§ Action item: Rewrite the rows below as a Markdown table with the columns Nr and Line, putting each text line in its own table line. Leave out blank lines and the pictures.

Short-answer chart tasks:
-- -- --
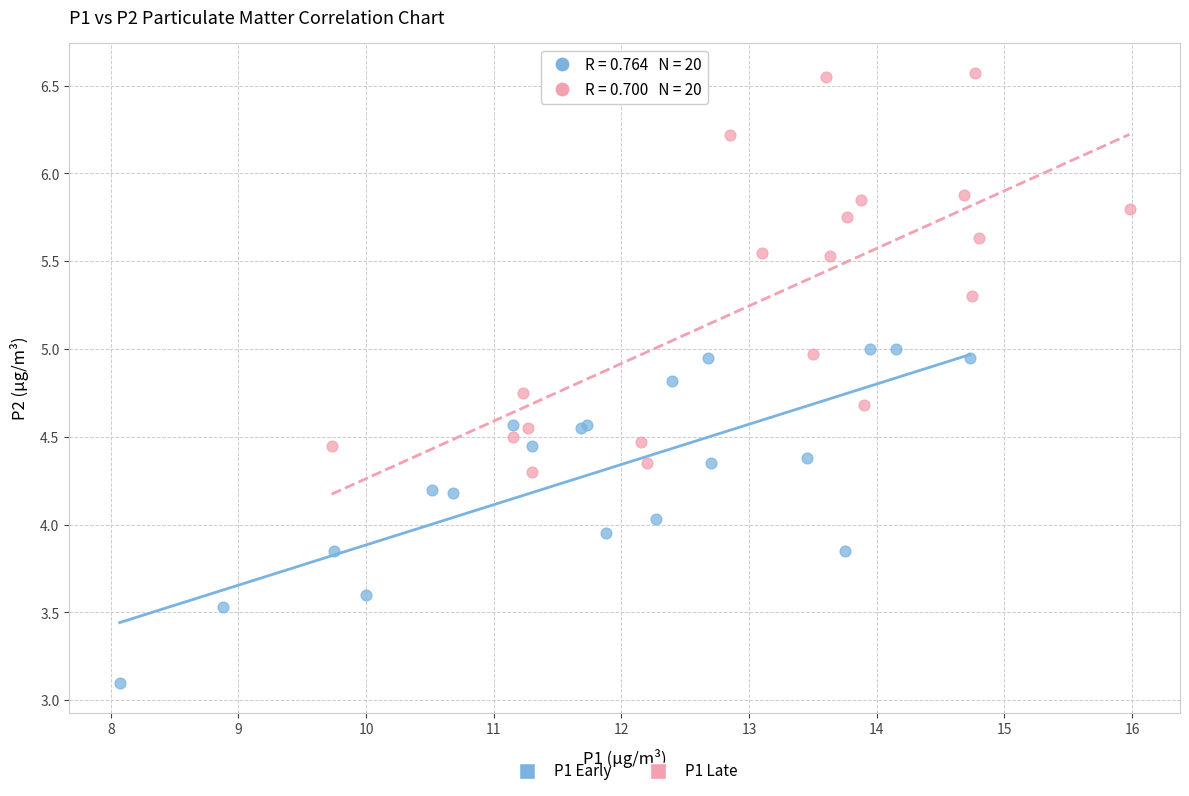

Which series contains the highest Y value?

P1 Late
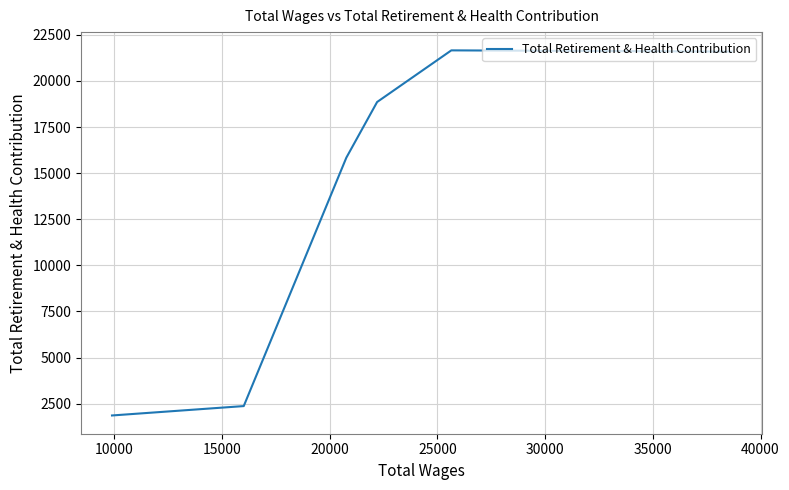

At which label is the value closest to 11759?

20000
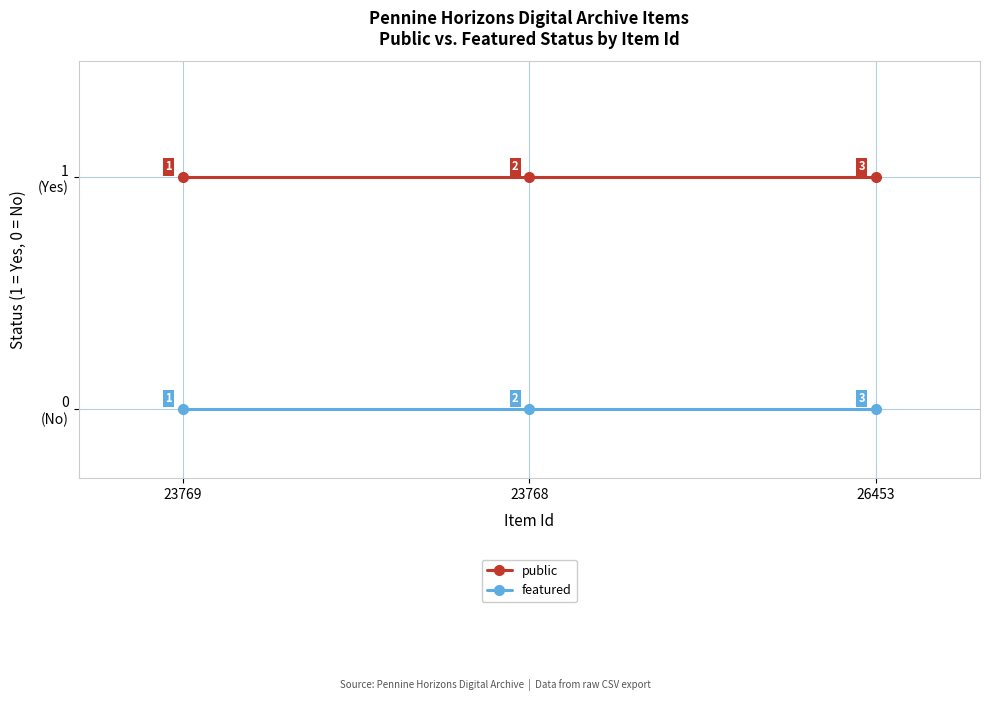

What is the label of the 1st point from the right?

26453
-- -- --
§ Final answer:
| Nr | Line |
|---|---|
| 1 | Which series contains the highest Y value? |
| 2 | P1 Late |
| 3 | At which label is the value closest to 11759? |
| 4 | 20000 |
| 5 | What is the label of the 1st point from the right? |
| 6 | 26453 |